--- Extract to read ---

The founder and head brewmaster of T.F. Brewing — the T.F. stands for Templin Family — said Tuesday that the “family” in the pub’s name isn’t necessarily about his own kin, but the community. “That’s the whole family deal. It’s not just me, and my brother, and my mom and dad and my kids.”
“It’s more Templin Family like, well, you’re part of our family now,” he says during an interview at the brewery. “Michael’s part of our family. This guy sitting at the bar is,” Templin said, breaking eye contact to look at a manager and a patron who’d recently bellied up. “I like that vibe,” he added.
On Saturday, the T.F. Brewing crew will host hundreds of extended “family” during their annual Oktoberfest. Templin, a 26-year veteran of the Utah beer scene, said his family is German and they always seem to get together this time of year to celebrate the changing of the seasons. So, for the last three years, he’s strived to share that experience with the community.
“We laid down lager beers for two, three months at a time just to get them prepared for this festival,” the brewmaster said. Templin has also ordered more than 600 pretzels from local German bakery Vosen’s Bread Paradise and Beltex Meats is providing food, including sausages, for the event.
The brewery will also tap a traditional, 200-liter cask that is being flown in from Franconia, Germany, this week. Upon arrival at Salt Lake City International Airport, Templin will fill the cask with his own marzen-style festbier.

(Collected data)

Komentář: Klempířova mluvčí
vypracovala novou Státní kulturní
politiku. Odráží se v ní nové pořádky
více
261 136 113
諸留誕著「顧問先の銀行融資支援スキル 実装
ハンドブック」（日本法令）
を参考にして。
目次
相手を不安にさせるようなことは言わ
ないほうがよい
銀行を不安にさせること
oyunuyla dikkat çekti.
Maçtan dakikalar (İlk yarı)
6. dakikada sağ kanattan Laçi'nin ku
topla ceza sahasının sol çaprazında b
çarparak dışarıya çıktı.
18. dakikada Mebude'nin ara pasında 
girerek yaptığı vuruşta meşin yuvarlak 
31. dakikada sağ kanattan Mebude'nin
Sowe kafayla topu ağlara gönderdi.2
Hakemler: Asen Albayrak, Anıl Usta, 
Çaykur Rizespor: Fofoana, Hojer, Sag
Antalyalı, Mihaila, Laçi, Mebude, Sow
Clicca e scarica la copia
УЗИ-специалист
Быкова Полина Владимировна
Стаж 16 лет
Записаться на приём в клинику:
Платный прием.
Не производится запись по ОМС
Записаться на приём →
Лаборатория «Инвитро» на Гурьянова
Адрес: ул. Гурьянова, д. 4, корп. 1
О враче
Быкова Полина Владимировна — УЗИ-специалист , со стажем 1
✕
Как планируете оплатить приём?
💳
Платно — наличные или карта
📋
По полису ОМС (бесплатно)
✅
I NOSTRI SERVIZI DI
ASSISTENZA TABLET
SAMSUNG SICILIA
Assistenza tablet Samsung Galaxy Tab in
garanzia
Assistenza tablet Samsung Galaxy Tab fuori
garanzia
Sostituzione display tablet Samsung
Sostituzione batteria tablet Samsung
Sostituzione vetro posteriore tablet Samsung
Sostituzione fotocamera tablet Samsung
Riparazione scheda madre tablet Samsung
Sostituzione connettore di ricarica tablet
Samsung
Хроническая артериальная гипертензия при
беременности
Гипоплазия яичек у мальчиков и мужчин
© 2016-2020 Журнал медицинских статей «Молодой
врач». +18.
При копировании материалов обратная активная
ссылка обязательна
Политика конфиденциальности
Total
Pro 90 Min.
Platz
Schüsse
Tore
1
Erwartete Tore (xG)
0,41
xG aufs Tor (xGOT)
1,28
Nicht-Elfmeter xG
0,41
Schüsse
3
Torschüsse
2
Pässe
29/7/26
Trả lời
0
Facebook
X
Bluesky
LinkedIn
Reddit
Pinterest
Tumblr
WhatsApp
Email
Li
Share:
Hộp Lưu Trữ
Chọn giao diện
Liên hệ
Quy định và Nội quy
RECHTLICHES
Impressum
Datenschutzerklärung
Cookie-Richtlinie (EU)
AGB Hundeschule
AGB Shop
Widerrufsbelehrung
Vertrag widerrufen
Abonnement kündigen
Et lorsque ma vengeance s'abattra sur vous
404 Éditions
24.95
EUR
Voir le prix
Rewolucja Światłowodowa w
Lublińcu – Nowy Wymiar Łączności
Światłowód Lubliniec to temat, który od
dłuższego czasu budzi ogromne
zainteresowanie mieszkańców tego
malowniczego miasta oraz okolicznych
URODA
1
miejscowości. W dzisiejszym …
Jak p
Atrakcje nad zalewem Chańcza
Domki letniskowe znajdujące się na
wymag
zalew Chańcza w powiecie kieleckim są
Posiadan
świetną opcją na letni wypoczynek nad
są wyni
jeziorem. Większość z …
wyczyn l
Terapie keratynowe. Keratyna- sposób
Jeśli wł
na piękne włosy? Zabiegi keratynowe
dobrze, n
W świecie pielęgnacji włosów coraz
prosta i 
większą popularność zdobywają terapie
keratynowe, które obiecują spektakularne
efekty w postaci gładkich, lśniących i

--- Exercises to complete ---
(A) According to the brewery article, how many pretzels has Templin ordered for the Oktoberfest?
(B) Extract the records word for word, from their first line through the line containing "oyunuyla dikkat çekti.", including both of those lines.
The text and the records have no connection to each other.

--- Solution set ---
(A) More than 600.

(B)
Komentář: Klempířova mluvčí
vypracovala novou Státní kulturní
politiku. Odráží se v ní nové pořádky
více
261 136 113
諸留誕著「顧問先の銀行融資支援スキル 実装
ハンドブック」（日本法令）
を参考にして。
目次
相手を不安にさせるようなことは言わ
ないほうがよい
銀行を不安にさせること
oyunuyla dikkat çekti.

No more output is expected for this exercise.